Try it -
Rewrite the records from the start through the line containing "Vecičky od Martinusu" as a Markdown table with the columns Row and Text, giving each line a row number and leaving out blank lines.

Records shown -
:::::

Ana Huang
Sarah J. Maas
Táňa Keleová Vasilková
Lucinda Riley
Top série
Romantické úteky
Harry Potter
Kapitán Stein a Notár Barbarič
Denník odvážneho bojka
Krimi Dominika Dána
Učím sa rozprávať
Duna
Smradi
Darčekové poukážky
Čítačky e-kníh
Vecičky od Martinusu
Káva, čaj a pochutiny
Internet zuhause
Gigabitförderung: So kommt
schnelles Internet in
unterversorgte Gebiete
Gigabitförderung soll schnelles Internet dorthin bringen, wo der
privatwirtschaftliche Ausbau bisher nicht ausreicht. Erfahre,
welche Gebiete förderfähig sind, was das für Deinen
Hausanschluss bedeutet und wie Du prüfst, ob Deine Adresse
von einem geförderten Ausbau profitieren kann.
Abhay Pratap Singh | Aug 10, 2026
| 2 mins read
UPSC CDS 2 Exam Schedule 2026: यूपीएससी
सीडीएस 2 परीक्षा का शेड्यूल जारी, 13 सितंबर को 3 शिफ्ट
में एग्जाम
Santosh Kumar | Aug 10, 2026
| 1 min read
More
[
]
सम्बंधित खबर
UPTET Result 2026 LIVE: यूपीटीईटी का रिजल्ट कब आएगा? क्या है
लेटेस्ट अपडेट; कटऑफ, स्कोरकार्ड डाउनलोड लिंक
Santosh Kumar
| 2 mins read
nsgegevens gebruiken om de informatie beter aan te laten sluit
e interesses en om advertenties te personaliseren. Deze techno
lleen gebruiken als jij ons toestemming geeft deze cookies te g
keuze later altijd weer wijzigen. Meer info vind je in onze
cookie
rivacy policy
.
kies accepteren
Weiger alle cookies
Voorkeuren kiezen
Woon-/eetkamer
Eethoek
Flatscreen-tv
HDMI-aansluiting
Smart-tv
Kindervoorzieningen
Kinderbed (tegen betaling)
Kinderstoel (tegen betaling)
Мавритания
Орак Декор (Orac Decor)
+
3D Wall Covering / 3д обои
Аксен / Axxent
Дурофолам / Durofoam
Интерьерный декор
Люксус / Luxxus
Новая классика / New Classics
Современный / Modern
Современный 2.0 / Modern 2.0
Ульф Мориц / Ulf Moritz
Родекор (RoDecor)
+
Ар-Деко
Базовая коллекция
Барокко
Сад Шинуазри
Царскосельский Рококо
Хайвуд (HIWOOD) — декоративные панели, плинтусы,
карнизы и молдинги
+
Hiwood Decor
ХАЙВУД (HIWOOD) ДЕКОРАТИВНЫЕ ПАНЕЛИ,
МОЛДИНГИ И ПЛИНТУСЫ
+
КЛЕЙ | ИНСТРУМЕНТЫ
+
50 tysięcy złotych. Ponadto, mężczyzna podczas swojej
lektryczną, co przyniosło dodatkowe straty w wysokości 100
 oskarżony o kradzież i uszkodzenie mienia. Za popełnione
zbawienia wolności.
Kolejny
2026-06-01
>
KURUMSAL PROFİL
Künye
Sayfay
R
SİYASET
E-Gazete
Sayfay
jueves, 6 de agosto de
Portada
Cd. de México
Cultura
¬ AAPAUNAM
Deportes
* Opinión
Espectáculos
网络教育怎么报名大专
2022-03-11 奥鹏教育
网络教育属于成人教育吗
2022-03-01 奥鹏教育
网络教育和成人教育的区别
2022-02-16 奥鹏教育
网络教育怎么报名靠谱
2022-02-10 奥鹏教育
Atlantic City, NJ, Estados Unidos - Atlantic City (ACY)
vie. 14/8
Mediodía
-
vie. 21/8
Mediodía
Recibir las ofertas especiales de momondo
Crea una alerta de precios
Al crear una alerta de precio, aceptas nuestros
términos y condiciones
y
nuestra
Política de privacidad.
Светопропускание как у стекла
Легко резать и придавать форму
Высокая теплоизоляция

:::::

Answer to this task -
| Row | Text |
|---|---|
| 1 | Ana Huang |
| 2 | Sarah J. Maas |
| 3 | Táňa Keleová Vasilková |
| 4 | Lucinda Riley |
| 5 | Top série |
| 6 | Romantické úteky |
| 7 | Harry Potter |
| 8 | Kapitán Stein a Notár Barbarič |
| 9 | Denník odvážneho bojka |
| 10 | Krimi Dominika Dána |
| 11 | Učím sa rozprávať |
| 12 | Duna |
| 13 | Smradi |
| 14 | Darčekové poukážky |
| 15 | Čítačky e-kníh |
| 16 | Vecičky od Martinusu |